How to Establish Dependent Lookup Criteria

How to Establish Dependent Lookup Criteria

Geographical information is one example where a dependent field is immediately useful. In this example, assume you have the following:

  • A list of your company’s various offices that contains a “State/Province” column, and a “City” column. It can have other data too, as long as it contains these two columns somewhere in the list.
  • Assuming you want to keep track of the state and specific branch office in that state where the sale occurred, you have another list that keeps track of sales (called “Sales Record”).

Using just standard SharePoint column types, you’d probably create two lookup fields on the Sales Record list, and point them to the columns on the list that contained your geographic information. Users would have to scroll through a list of states, make a selection, and then scroll through a list of cities posing two immediate problems with this setup:

  • First of all, users will be forced to spend a lot of time scrolling through a large list that contains mostly irrelevant information, because the columns do not communicate with each other. Even if a user enters “New York” under “State”, he or she will still have to scroll through all of the other options to choose “City”.
  • The second problem is the potential for human error. Since the list of cities is unfiltered, there’s nothing to keep a user from choosing a city value that is incompatible with the state value (something like “New York, Florida”). Later on, when the data is reviewed, there’s no way to know which value was incorrectly entered, so all of the data is essentially independent.

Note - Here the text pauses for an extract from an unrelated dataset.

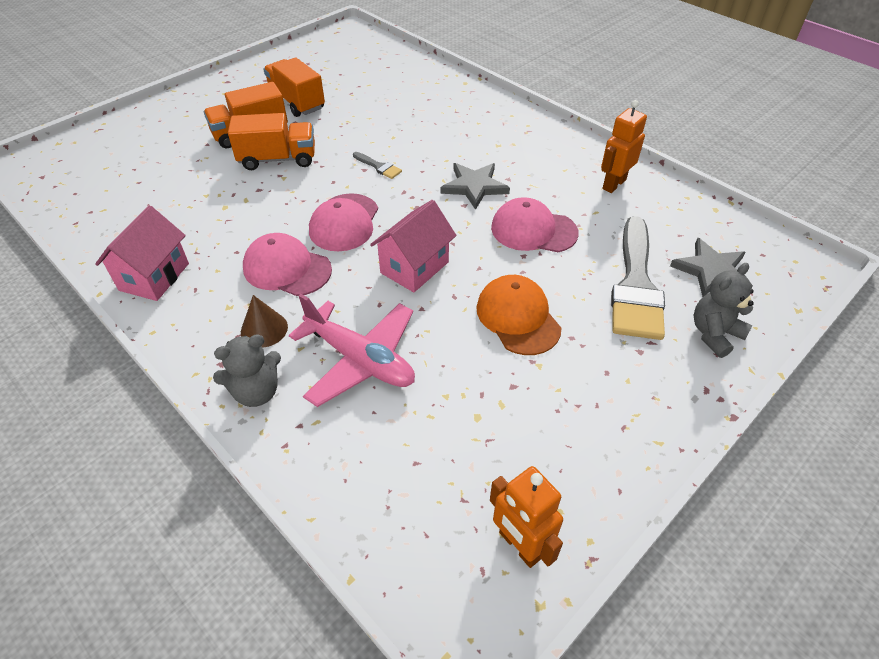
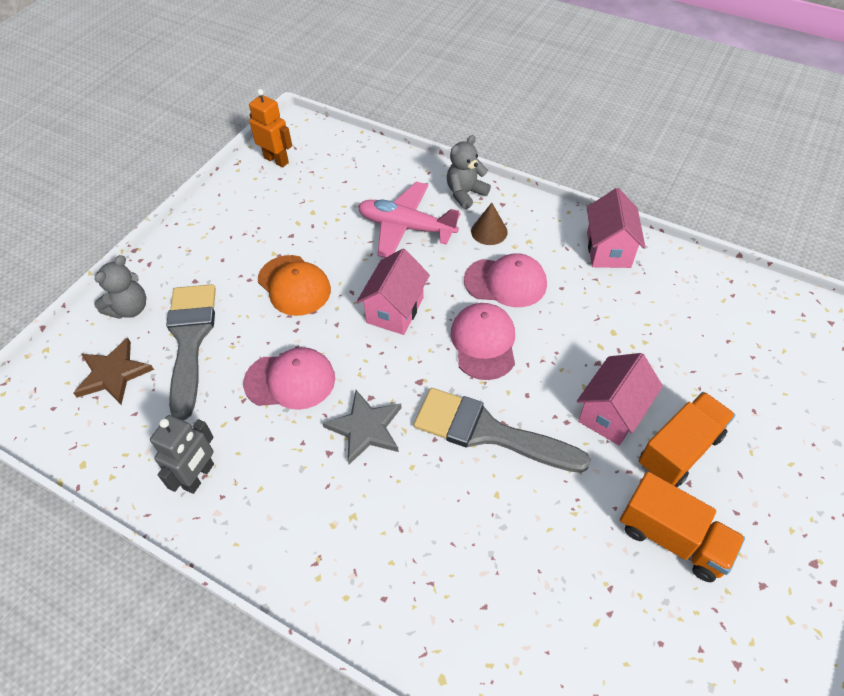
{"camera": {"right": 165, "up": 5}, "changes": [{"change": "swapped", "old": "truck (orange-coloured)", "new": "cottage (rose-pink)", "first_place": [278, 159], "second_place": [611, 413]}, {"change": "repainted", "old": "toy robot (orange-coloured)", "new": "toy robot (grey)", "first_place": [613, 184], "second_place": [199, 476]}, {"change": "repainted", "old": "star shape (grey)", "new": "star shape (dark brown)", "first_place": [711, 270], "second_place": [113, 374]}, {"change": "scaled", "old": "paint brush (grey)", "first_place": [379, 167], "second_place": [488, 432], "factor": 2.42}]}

Here’s how to alleviate both of these issues by using a Lookup Selector Column’s dependency features to control the options presented to the user.

Step Action Result
1. Open the new list, called Sales Record. Assume there are two standard columns, “Title” (in this case, the name of the customer), and “Revenue” (a numeric field that contains the value of the sale).
2. Create the new list’s “State/Province” column by choosing Create Column from the Settings menu, and choosing a Lookup Selector Column type. hw41ab001.jpg
3. Under Source Site URL, enter the URL of the SharePoint site that contains the list of city and state/province data. Lookup Selector Column lets you to draw data from a list on a separate site (as long as it’s in the current site collection), something you can’t do with standard SharePoint lookup columns.
4. Once you’ve entered the location of the source site, click the green arrow to load the site’s lists and update the Source List drop-down menu. Choose the list that contains the city and state/province data. In this example, the list is titled MapDataList, as pictured above.
5.

Choose the specific column of the list to draw values from. In this example, the column is simply titled State/Province. Remember, this is the column on the source list. Click OK.
hw41ab003.jpg
You just created your state Lookup Selector Column. The result will be a drop down menu in the new list titled “State/Province” populated with choices from the source list’s Display Column (also titled “State/Province”). Notice the differences between this new column and a standard lookup.

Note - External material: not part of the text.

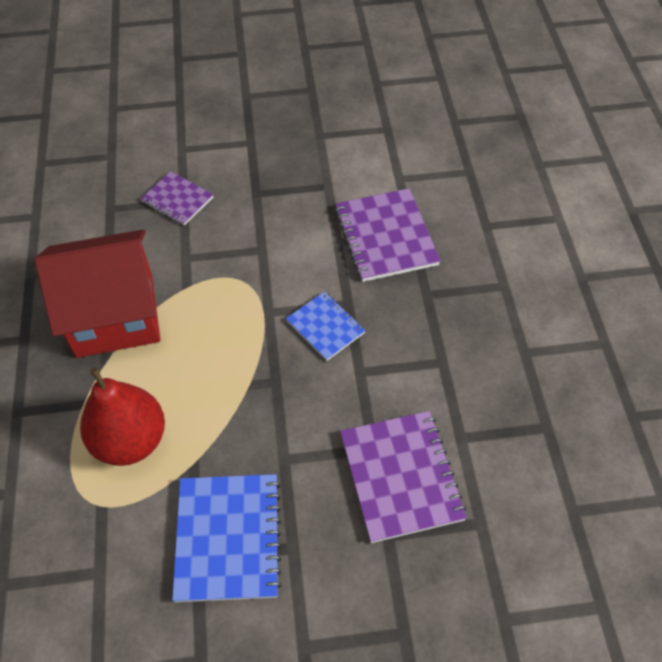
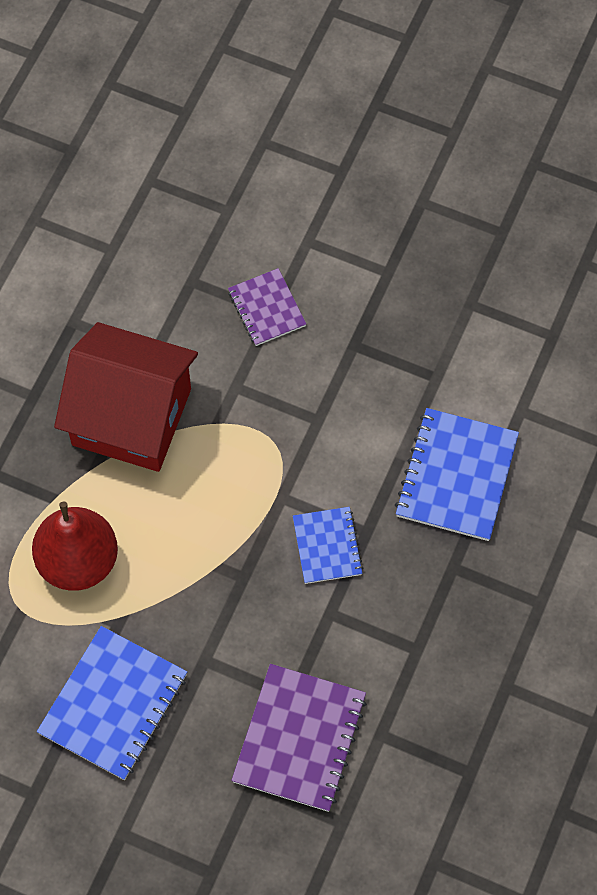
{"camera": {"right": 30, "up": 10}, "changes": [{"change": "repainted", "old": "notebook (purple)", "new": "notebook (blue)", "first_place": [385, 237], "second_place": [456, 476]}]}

The first thing you’ll notice about the Lookup Selector Column is the absence of duplicate choices. Lookup Selector Column filters out this data automatically, which makes navigating through potentially long lists of values much faster. The second big difference is that the Lookup Selector Column quickly and continually removes choices from the drop down as text is entered into the field. In the example pictured above, just typing “S” immediately removes every possible choice that doesn’t begin with “S”. Again, with large datasets, this is much faster than scrolling through the entire alphabet, including duplicates. Now, we’ll use the data entered into the State/Province column to make an even more restricted dependent column, called “City”.

6. Create another new column, again setting the column type as Lookup Selector Column. Since we’re pulling our geographic data (city and state/province) from the same source list, configure the Source Site URL and Source List values for this new “City” column just as you did for the “State/Province”.
7. Set the Display Column to the source column you wish to draw the new column’s choices from. In this case, set it to “City”, since that’s what the user will select from the new column.
8. Now, it’s time to assign a relationship to the column, so that only cities associated with the selected state show up in the “City” drop-down. Select the Make this a dependent column checkbox, to bring up several additional fields. hw41ab004.jpg
9. The first drop-down determines which column on the current list (Sales Record) causes – or “triggers” – the new column’s available choices to change. In this case, the “City” field changes as the user selects a “State/Province”. So set the first column to “State/Province”.
10. The second drop down determines which source column is used to filter the available choices. Again, in this example, we want to filter out the possible list of cities by the values in their corresponding state/province fields. So set the second column to “State/Province” as well, and click OK.
11. The column is configured. Your users now see an additional drop-down (called “City”) that changes based on the contents in “State”. hw41ab005.jpg
12.

Two Lookup Selector Column, one of which is dependent on the other

Notice how this setup, now that it reduces the two biggest problems of using standard lookup columns. Users entering data are now much less likely to enter incorrect city data (since only relevant cities are displayed), and no longer need to waste time scrolling through long lists of values.